Le sujet a deja été abordé des millions de fois mais bon, mon cas est un peu particuliers car je n'ai pas trouvé de réponse. 

J'aimerais créer un reseau par wifi entre un PC (portable Acer avec carte wifi) et mon PB. On n'a pas de routeur, donc ce serait en ad hoc. 

J'ai déjà essayer de créer un reseau wifi avec mon PB, il arrive à se connecter à ce reseau, mais il ne me voit pas dans les ordinateurs du groupe de travail, par contre, moi je le vois et je peux entrer dans ces fichiers partagés. 
J'ai pourtant activer le partage de fichiers avec Windows, et mon firewall est coupé. 

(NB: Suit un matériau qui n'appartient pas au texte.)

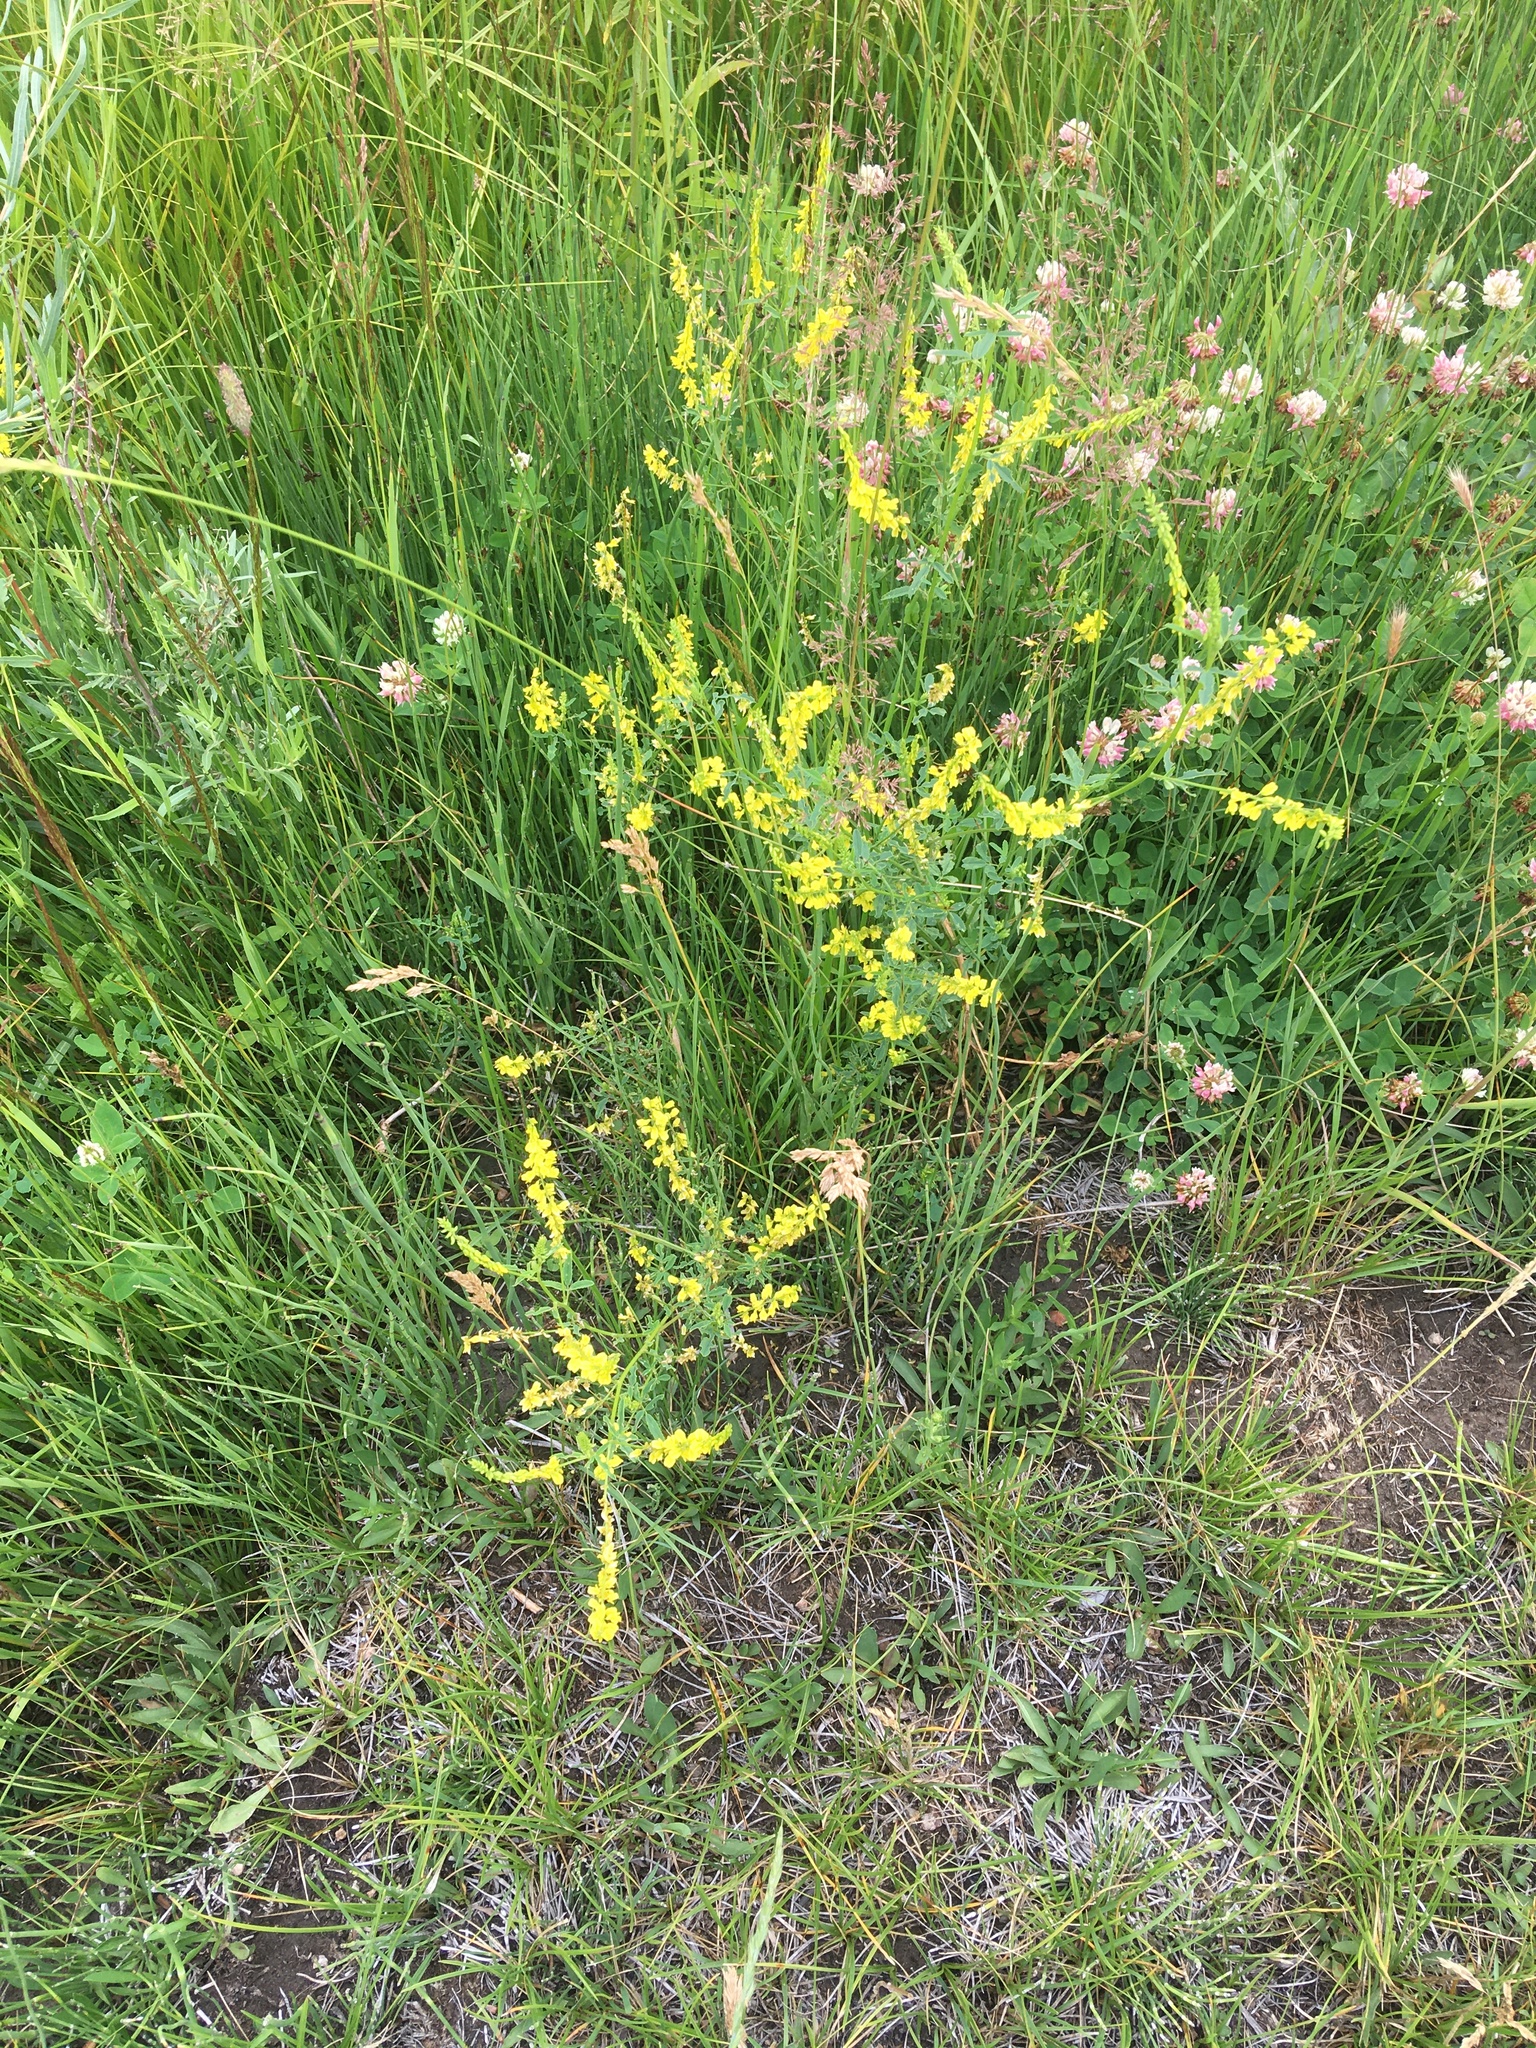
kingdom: Plantae
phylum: Tracheophyta
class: Magnoliopsida
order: Fabales
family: Fabaceae
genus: Melilotus
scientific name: Melilotus officinalis
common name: Sweetclover
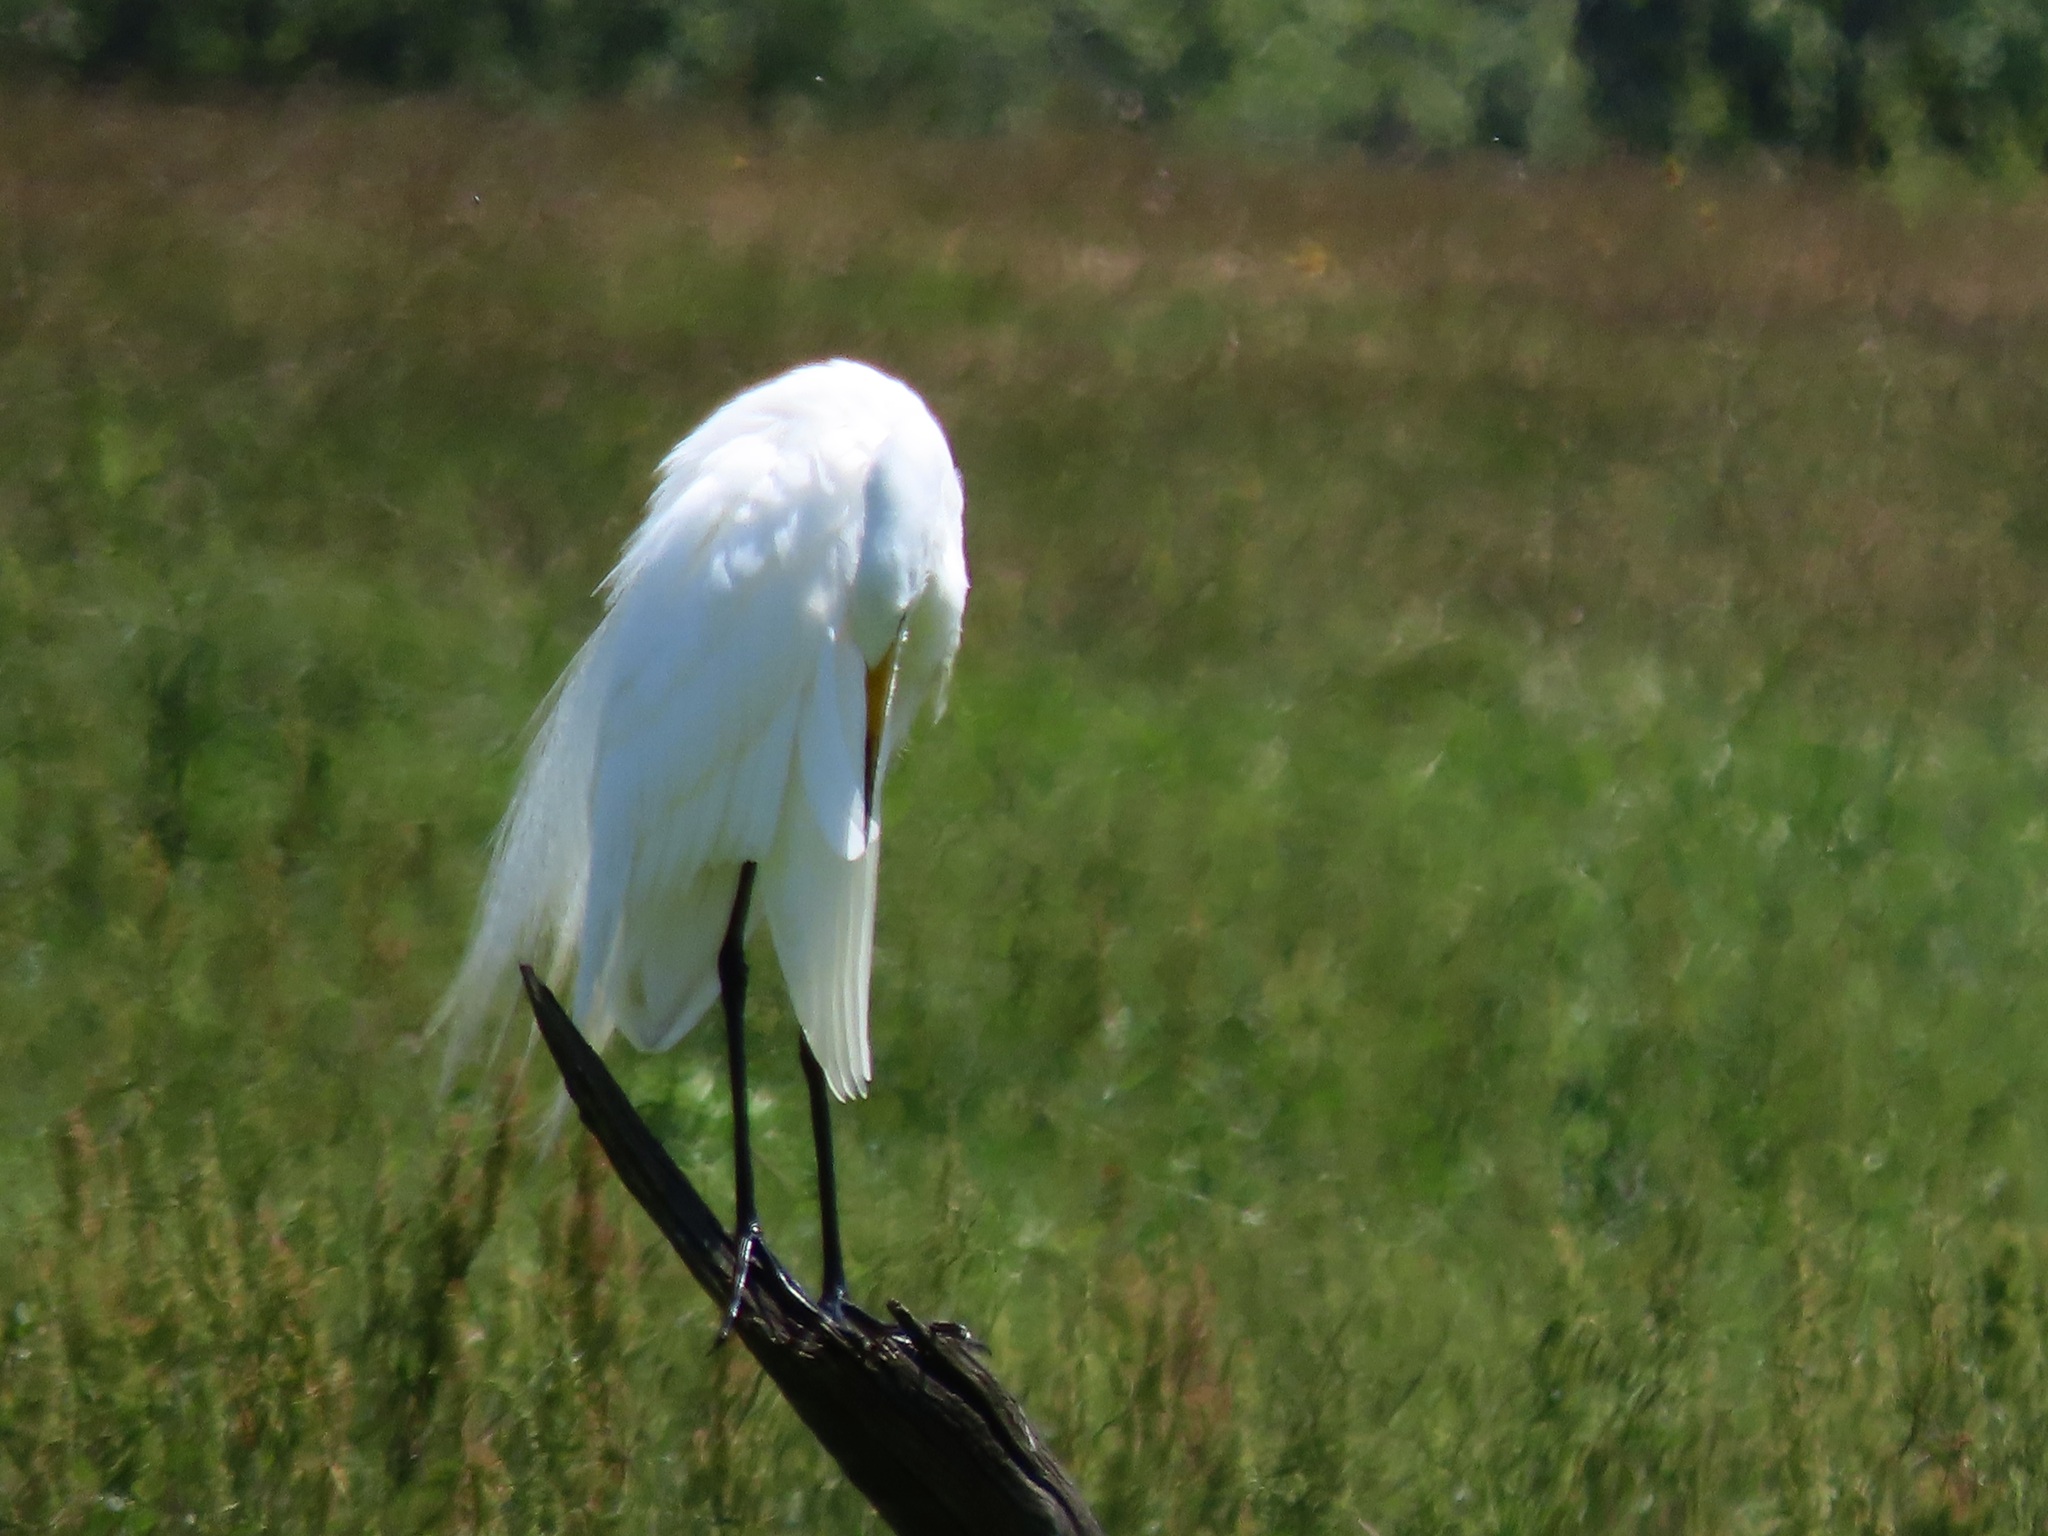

Je ne vois pas trop ce qu'il faut faire...  :mouais:


----------



## billy_boolean (6 Octobre 2005)

pour se connecter a un mac d'un pc :

ip.du.mac.ici/nomutilisateur

enfin je crois, je suis sous OSX depuis une semaine LOOOOL


----------



## iDiot (6 Octobre 2005)

D'autre propositions plus sérieuse peut-être?


----------



## Lamar (6 Octobre 2005)

Salut à tous,

chez moi pour que le pc puisse voir le réseau (wifi, mais avec routeur) j'ai dû prôfiter d'une réinstallation de Windows (merci XP) pour que tout fonctionne conrrectement, sans installastion particulière. Attends le prochain plantage, ou anticipe-le    
Ce n'est pas très constructif, mais ça peut peut-être te donner une piste.

Nicolas


----------



## stephan47 (14 Décembre 2007)

billy_boolean a dit:


> pour se connecter a un mac d'un pc :
> 
> ip.du.mac.ici/nomutilisateur
> 
> enfin je crois, je suis sous OSX depuis une semaine LOOOOL


salut,
le probleme est que moi aussi je suis dans la meme situation quad je cree le reseau ac le mac le pc le voit mais une fois que je me connecte au mac du pc je ne peux rien faire .... a savoir les fichier de partage ne sont pas visible et je ne comprend pas pkoi aurais tu ue idée, j'ai enlevé le pare feu et tout donc je ne vois quel est le probleme. Aussi je tiens a dire que de mac a mac cest simple comme bonjour mais pc ...
A LAIDE


----------